What appears from the first line of the records below through the line containing "toy house: present" must be reproduced verbatim.

___ RECORDS TO USE ___

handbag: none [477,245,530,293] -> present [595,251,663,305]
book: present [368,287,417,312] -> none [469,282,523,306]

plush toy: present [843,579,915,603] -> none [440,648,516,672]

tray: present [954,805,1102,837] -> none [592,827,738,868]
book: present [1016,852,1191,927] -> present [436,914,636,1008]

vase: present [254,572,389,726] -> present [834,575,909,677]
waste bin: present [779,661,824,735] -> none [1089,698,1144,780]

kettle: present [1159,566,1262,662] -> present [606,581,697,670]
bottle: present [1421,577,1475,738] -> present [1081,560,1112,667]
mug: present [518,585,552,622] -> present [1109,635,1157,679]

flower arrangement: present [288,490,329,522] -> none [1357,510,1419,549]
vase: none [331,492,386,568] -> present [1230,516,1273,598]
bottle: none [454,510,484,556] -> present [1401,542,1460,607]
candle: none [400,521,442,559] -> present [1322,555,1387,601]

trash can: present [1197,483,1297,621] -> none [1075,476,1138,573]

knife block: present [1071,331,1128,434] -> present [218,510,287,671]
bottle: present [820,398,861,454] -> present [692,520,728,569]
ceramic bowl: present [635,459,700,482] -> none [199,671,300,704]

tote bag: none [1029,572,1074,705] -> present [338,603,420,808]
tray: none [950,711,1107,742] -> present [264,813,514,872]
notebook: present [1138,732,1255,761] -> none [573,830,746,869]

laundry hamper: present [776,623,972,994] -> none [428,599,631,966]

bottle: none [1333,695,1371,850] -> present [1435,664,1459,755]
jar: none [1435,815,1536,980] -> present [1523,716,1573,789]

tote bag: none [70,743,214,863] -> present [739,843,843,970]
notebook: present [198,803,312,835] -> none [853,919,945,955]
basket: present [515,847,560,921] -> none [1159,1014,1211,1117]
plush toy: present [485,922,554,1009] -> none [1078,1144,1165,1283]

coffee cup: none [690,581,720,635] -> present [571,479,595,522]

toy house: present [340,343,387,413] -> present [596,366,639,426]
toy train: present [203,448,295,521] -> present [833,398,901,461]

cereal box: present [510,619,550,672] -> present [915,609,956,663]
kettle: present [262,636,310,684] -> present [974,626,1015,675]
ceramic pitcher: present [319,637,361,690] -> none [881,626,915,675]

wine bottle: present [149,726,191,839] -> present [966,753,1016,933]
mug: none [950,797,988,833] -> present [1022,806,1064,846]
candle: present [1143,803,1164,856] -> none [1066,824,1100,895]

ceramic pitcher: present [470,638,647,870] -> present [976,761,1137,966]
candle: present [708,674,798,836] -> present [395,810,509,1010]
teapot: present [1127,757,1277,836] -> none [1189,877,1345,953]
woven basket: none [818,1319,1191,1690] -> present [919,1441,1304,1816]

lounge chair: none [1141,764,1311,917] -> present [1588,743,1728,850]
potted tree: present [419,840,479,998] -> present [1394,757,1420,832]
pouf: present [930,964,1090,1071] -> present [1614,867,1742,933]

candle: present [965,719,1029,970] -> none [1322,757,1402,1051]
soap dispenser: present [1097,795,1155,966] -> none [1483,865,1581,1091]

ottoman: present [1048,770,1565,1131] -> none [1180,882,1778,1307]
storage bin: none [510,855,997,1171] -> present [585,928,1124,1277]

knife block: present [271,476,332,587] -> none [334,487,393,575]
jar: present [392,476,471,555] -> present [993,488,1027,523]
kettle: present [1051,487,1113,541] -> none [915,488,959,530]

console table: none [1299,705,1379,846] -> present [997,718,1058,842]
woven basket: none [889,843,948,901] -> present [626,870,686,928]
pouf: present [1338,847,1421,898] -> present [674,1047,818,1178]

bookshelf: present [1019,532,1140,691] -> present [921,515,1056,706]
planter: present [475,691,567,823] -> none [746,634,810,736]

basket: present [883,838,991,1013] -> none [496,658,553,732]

___

_ANSWER BOX:_
handbag: none [477,245,530,293] -> present [595,251,663,305]
book: present [368,287,417,312] -> none [469,282,523,306]

plush toy: present [843,579,915,603] -> none [440,648,516,672]

tray: present [954,805,1102,837] -> none [592,827,738,868]
book: present [1016,852,1191,927] -> present [436,914,636,1008]

vase: present [254,572,389,726] -> present [834,575,909,677]
waste bin: present [779,661,824,735] -> none [1089,698,1144,780]

kettle: present [1159,566,1262,662] -> present [606,581,697,670]
bottle: present [1421,577,1475,738] -> present [1081,560,1112,667]
mug: present [518,585,552,622] -> present [1109,635,1157,679]

flower arrangement: present [288,490,329,522] -> none [1357,510,1419,549]
vase: none [331,492,386,568] -> present [1230,516,1273,598]
bottle: none [454,510,484,556] -> present [1401,542,1460,607]
candle: none [400,521,442,559] -> present [1322,555,1387,601]

trash can: present [1197,483,1297,621] -> none [1075,476,1138,573]

knife block: present [1071,331,1128,434] -> present [218,510,287,671]
bottle: present [820,398,861,454] -> present [692,520,728,569]
ceramic bowl: present [635,459,700,482] -> none [199,671,300,704]

tote bag: none [1029,572,1074,705] -> present [338,603,420,808]
tray: none [950,711,1107,742] -> present [264,813,514,872]
notebook: present [1138,732,1255,761] -> none [573,830,746,869]

laundry hamper: present [776,623,972,994] -> none [428,599,631,966]

bottle: none [1333,695,1371,850] -> present [1435,664,1459,755]
jar: none [1435,815,1536,980] -> present [1523,716,1573,789]

tote bag: none [70,743,214,863] -> present [739,843,843,970]
notebook: present [198,803,312,835] -> none [853,919,945,955]
basket: present [515,847,560,921] -> none [1159,1014,1211,1117]
plush toy: present [485,922,554,1009] -> none [1078,1144,1165,1283]

coffee cup: none [690,581,720,635] -> present [571,479,595,522]

toy house: present [340,343,387,413] -> present [596,366,639,426]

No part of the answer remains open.